Они могут быть приятелями, друзьями – это постороннее дело; но на приязни основанные хвалы литературные – это дело литературное, и критика должна обличить несправедливость и даже невыгоду такого рода похвал. На чем были основаны сии хвалы? На что опирался союз знаменитости
литературной, если мы ясно видим, что не дарования вели в сей союз? На приязни – на одной приязни, которая может завязываться от разных причин [Полевой 1990: 68–69]122.О писателях круга «Литературной газеты» Полевой замечает: «Хвастливость их не имеет границ; доказательства: похвалы самим себе, то есть князю Вяземскому, Пушкину, гг. Баратынскому, Языкову и проч.» [Полевой 1990: 79]123
.«Общество гениев, соединенных взаимной приязнью», так же как упоминание в чуть более ранней рецензии Булгарина на роман Погорельского «Монастырка» «писателей, стяжавших знаменитость по Ланкастеровой методе взаимного восхваления», кажутся едва ли не переводом уже упоминавшихся латушевских «страховых обществ для взаимной поддержки сочинений» [Булгарин 1830], однако, учитывая, что Бестужев-Рюмин осудил «общество взаимного прославления» еще в июле
1829 года, до Латуша, искать здесь французский источник, на который ничто не намекает, по-видимому, бесперспективно.Пушкинский круг также охотно упрекал противную сторону во взаимных восхвалениях (к которым ее представители, в частности Булгарин и Греч, прибегали с большой охотой).

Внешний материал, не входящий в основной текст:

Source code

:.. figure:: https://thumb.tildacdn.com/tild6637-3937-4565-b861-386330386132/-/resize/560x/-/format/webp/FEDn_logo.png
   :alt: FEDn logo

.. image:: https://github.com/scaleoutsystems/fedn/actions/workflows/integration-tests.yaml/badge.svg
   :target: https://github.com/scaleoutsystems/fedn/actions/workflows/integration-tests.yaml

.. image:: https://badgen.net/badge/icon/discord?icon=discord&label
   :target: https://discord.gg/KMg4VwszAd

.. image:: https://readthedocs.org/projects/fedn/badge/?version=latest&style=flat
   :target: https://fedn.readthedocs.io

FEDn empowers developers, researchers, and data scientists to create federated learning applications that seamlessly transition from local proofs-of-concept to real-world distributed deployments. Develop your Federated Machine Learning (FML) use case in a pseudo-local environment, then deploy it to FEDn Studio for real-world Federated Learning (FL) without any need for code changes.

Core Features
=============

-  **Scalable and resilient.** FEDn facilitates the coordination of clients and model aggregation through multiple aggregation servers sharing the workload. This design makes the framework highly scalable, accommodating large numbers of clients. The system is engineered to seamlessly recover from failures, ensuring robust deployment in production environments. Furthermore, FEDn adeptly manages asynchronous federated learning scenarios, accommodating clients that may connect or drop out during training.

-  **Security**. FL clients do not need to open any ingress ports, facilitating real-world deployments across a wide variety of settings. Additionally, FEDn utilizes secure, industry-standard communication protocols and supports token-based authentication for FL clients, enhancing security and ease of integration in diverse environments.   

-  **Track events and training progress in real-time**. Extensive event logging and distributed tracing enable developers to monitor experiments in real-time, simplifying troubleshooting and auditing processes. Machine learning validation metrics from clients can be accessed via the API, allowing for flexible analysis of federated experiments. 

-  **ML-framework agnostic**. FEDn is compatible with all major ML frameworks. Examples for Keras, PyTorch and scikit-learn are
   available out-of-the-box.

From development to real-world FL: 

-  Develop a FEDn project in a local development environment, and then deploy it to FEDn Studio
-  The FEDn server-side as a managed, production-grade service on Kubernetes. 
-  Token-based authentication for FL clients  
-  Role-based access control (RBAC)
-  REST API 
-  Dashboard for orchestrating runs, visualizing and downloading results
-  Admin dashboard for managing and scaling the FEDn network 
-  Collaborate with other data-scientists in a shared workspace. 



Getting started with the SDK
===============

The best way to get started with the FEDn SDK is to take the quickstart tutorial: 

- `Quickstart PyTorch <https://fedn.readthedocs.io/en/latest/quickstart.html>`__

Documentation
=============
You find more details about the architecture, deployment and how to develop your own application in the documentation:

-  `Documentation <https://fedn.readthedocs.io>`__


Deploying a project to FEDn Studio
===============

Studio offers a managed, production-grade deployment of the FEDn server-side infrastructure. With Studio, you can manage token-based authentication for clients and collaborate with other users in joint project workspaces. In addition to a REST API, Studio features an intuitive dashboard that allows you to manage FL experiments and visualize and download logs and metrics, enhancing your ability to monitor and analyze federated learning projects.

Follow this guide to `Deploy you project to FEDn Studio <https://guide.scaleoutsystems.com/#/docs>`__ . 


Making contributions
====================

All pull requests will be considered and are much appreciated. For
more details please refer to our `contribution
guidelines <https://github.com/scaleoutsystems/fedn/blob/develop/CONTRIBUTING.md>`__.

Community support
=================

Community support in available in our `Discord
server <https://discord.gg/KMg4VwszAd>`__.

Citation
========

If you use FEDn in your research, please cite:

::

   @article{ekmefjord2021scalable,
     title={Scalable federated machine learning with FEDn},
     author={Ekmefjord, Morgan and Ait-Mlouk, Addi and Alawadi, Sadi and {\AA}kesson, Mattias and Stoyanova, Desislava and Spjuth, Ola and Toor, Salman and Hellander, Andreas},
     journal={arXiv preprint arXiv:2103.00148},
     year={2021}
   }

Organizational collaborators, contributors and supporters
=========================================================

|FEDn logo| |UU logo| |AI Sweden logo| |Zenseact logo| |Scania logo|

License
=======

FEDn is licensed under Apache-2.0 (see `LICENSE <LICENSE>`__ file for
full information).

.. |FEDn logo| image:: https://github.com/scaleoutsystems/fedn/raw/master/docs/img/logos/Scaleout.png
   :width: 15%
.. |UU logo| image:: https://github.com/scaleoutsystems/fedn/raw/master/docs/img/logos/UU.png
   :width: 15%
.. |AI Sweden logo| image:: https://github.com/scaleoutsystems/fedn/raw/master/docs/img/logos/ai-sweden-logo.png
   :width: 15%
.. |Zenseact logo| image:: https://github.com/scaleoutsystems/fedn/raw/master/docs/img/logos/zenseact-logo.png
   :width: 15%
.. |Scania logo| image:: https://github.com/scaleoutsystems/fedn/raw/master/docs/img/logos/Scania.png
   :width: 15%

Два самых знаменитых литературных памятника, в которых запечатлены такие упреки, – статья Пушкина «Торжество дружбы, или Оправданный Александр Анфимович Орлов» (1831) и басня И. А. Крылова «Кукушка и петух» (1834, изд. 1841)124
. Однако ни Пушкин в характеристике Фаддея Венедиктовича и Николая Ивановича, ни Крылов в рассказе о взаимоотношениях двух пернатых не испытывают никакой необходимости в апелляции к французскому термину, хотя в обоих случаях героев (и людей, и птиц) связывает самая настоящая «литературная приязнь».Второй причиной
равнодушия русских литераторов к латушевской camaraderie littéraire представляется мне значительное место, которое в русской полемике 1830 года занимал сословный аспект, совершенно не интересный участникам полемики французской. Не менее охотно, чем выражением «знаменитые друзья», критики «Литературной газеты» оперировали понятием «литературная аристократия». Как замечает Е. О. Ларионова, цитируя эпистолярное суждение А. В. Веневитинова о партии Булгарина и Полевого как «составленной из всех тех, которые не умеют порядочно повязать галстуха», «литературные вопросы полемики оказывались тесно связаны с социальными» [Ларионова 2001: 22]. Бестужев-Рюмин в полемике с Дельвигом утверждает, что литературные достоинства писателя не зависят от его значения в нелитературном свете и что употреблять в этом контексте выражение «тон хорошего общества» оснований нет. Николай Полевой упрекает Пушкина и его «знаменитых друзей» в «литературном феодализме» и в нежелании признать, что не только среди «аристократов», но «во всяком звании и обществе может явиться душа, способная понимать изящное» [Полевой 1990: 70]. Ксенофонт Полевой напоминает Киреевскому и Вяземскому (к которым обращает укоризненное восклицание «О знаменитые друзья!»), что дар словесности нельзя усвоить в большом свете [Полевой 1990: 409, 413–414]. «Выходками против так называемой литературной нашей аристократии» (так определяет эти нападки анонимная – предположительно пушкинская – заметка, опубликованная 9 августа 1830 года в «Литературной газете») изобилуют статьи Булгарина. Пушкин в «Опровержении на критики» и Вяземский в статье «О духе партий; о литературной аристократии» парируют обвинения. Правда, у Вяземского «понятие „аристократизма“ имеет не исторический, а, скорее, метафорический смысл; он говорит об „аристократии ума и дарований“, „аристократии талантов“» [Вацуро 2000: 169]125. Но Пушкин в болдинских полемических заметках оперирует категориями «дворянство» и «хорошее общество» в самом буквальном, а не метафорическом смысле. В обсуждении же французской camaraderie, повторю, этот сословный аспект никакой роли не играл.